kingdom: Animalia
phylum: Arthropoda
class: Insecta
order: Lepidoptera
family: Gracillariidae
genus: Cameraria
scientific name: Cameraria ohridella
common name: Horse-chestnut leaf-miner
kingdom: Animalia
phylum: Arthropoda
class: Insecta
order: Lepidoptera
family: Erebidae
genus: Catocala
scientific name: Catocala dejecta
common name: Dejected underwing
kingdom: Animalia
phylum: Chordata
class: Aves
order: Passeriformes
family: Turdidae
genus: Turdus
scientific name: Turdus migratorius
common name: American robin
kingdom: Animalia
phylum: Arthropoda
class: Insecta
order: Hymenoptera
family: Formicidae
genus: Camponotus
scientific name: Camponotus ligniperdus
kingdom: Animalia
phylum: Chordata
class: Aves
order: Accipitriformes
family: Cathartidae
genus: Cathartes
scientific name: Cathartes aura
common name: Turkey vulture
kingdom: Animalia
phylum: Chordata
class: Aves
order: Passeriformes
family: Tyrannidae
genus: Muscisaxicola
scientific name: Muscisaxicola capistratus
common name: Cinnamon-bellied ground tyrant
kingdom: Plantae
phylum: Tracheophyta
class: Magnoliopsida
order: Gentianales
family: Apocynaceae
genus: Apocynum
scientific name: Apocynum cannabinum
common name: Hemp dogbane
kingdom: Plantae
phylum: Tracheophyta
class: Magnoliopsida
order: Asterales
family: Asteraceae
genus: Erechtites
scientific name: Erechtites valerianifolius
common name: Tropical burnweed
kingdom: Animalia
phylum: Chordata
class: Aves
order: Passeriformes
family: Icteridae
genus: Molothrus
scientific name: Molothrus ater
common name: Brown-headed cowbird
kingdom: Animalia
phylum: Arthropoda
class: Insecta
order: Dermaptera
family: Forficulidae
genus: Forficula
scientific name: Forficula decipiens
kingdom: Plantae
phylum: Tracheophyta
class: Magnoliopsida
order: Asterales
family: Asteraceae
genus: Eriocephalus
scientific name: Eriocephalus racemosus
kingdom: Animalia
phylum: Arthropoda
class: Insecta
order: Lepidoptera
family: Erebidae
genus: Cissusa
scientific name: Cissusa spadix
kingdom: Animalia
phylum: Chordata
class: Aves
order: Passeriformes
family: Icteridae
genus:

What is expected: Go through all the rows above and write them out again, swapping "common name" for "everyday name" wherever it appears and leaving everything else as it is.

Full solution:
kingdom: Animalia
phylum: Arthropoda
class: Insecta
order: Lepidoptera
family: Gracillariidae
genus: Cameraria
scientific name: Cameraria ohridella
everyday name: Horse-chestnut leaf-miner
kingdom: Animalia
phylum: Arthropoda
class: Insecta
order: Lepidoptera
family: Erebidae
genus: Catocala
scientific name: Catocala dejecta
everyday name: Dejected underwing
kingdom: Animalia
phylum: Chordata
class: Aves
order: Passeriformes
family: Turdidae
genus: Turdus
scientific name: Turdus migratorius
everyday name: American robin
kingdom: Animalia
phylum: Arthropoda
class: Insecta
order: Hymenoptera
family: Formicidae
genus: Camponotus
scientific name: Camponotus ligniperdus
kingdom: Animalia
phylum: Chordata
class: Aves
order: Accipitriformes
family: Cathartidae
genus: Cathartes
scientific name: Cathartes aura
everyday name: Turkey vulture
kingdom: Animalia
phylum: Chordata
class: Aves
order: Passeriformes
family: Tyrannidae
genus: Muscisaxicola
scientific name: Muscisaxicola capistratus
everyday name: Cinnamon-bellied ground tyrant
kingdom: Plantae
phylum: Tracheophyta
class: Magnoliopsida
order: Gentianales
family: Apocynaceae
genus: Apocynum
scientific name: Apocynum cannabinum
everyday name: Hemp dogbane
kingdom: Plantae
phylum: Tracheophyta
class: Magnoliopsida
order: Asterales
family: Asteraceae
genus: Erechtites
scientific name: Erechtites valerianifolius
everyday name: Tropical burnweed
kingdom: Animalia
phylum: Chordata
class: Aves
order: Passeriformes
family: Icteridae
genus: Molothrus
scientific name: Molothrus ater
everyday name: Brown-headed cowbird
kingdom: Animalia
phylum: Arthropoda
class: Insecta
order: Dermaptera
family: Forficulidae
genus: Forficula
scientific name: Forficula decipiens
kingdom: Plantae
phylum: Tracheophyta
class: Magnoliopsida
order: Asterales
family: Asteraceae
genus: Eriocephalus
scientific name: Eriocephalus racemosus
kingdom: Animalia
phylum: Arthropoda
class: Insecta
order: Lepidoptera
family: Erebidae
genus: Cissusa
scientific name: Cissusa spadix
kingdom: Animalia
phylum: Chordata
class: Aves
order: Passeriformes
family: Icteridae
genus:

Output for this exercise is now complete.